Politician and developer Roy Hofheinz was born in Beaumont on April 10, 1912. He served in the Texas House of Representatives from 1934 to 1936 and as a Harris County judge from 1936 to 1944. After a brief stint in private law and business, Hofheinz returned to public life in 1952 to run for mayor of Houston. Winning the election, he ultimately served two terms from 1953 to 1955. 
Hofheinz was very unpopular with the Houston City Council. In 1954, he had four councilmen arrested for boycotting a special meeting he had called. The following year, the Council voted to impeach Hofheinz, but the Mayor refused to acknowledge the impeachment and was eventually voted out of office. 

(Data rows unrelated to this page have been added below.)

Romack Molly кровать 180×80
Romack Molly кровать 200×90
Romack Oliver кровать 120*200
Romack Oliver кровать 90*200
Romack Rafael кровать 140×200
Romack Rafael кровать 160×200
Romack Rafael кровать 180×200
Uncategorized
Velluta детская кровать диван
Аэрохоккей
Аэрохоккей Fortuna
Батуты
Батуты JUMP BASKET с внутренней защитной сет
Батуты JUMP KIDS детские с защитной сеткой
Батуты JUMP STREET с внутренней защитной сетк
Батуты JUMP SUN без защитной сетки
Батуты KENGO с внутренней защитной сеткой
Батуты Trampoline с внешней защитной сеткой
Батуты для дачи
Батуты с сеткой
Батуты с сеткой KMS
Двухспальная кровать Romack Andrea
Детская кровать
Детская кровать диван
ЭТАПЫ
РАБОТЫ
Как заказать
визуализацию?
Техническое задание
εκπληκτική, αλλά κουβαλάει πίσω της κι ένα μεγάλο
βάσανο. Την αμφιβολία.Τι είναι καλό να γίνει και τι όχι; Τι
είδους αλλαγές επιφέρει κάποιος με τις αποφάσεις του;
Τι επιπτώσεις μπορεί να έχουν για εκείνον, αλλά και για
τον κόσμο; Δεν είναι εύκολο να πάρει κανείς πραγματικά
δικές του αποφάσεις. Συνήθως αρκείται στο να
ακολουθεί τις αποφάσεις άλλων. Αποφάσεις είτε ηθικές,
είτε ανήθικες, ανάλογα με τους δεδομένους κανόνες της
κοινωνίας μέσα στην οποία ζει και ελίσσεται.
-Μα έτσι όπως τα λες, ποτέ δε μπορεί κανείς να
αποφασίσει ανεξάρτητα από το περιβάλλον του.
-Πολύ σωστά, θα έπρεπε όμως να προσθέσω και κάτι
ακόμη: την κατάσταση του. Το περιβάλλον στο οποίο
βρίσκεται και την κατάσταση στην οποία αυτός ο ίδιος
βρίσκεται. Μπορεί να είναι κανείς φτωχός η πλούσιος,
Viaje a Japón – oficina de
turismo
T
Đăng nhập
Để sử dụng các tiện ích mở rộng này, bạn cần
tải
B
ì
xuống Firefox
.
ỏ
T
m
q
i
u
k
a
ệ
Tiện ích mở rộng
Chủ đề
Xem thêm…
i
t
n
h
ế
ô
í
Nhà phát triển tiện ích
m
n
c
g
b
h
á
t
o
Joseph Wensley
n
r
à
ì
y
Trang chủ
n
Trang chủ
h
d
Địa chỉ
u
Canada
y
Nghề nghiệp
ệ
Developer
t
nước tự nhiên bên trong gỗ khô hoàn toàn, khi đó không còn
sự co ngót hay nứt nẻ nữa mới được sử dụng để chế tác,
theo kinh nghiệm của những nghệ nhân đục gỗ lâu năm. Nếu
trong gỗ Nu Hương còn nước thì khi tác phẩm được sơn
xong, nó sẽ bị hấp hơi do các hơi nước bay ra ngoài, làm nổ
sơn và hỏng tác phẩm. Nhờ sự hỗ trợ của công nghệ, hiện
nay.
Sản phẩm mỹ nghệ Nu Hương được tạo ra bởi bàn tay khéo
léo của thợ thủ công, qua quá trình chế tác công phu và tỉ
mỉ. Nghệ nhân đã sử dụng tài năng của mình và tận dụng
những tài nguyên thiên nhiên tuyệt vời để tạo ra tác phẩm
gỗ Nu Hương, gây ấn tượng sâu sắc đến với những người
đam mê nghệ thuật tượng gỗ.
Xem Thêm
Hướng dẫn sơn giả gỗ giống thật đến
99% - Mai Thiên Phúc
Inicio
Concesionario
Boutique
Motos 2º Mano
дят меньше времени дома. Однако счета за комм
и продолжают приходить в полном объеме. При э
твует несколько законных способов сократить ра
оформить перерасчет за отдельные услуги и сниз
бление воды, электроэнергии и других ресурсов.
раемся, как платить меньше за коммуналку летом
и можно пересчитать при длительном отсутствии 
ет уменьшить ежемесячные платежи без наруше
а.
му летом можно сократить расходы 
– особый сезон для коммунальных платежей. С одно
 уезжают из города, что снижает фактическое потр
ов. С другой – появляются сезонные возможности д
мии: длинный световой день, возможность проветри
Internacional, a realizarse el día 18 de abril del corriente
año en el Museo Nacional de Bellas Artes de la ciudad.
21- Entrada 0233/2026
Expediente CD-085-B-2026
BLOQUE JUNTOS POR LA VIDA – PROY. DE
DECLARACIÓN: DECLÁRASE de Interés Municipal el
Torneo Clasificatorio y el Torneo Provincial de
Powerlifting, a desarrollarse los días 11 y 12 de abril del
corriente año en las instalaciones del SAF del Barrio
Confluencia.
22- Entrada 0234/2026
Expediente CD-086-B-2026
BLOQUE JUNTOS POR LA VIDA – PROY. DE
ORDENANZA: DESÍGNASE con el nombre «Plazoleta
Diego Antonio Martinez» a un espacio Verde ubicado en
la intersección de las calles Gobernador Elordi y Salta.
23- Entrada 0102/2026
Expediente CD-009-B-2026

Returning to law and business, Hofheinz and his partner, Robert Everett Smith, created the Houston Sports Association. On the promise of building a new stadium, the organization soon received a major-league franchise. Completed in 1965, the Houston Astrodome became the home of the Houston Colt .45s (now the Astros) and the Houston Oilers. To expand his empire, Hofheinz developed the AstroWorld theme park and four “Astrodomain” hotels. He also purchased Ringling Brothers and Barnum & Bailey Circus.  
Hofheinz’s business ventures began to decline in the 1970s, with the Astrodomain accumulating $38 million in debt. He died of a heart attack at his Houston home on November 22, 1982.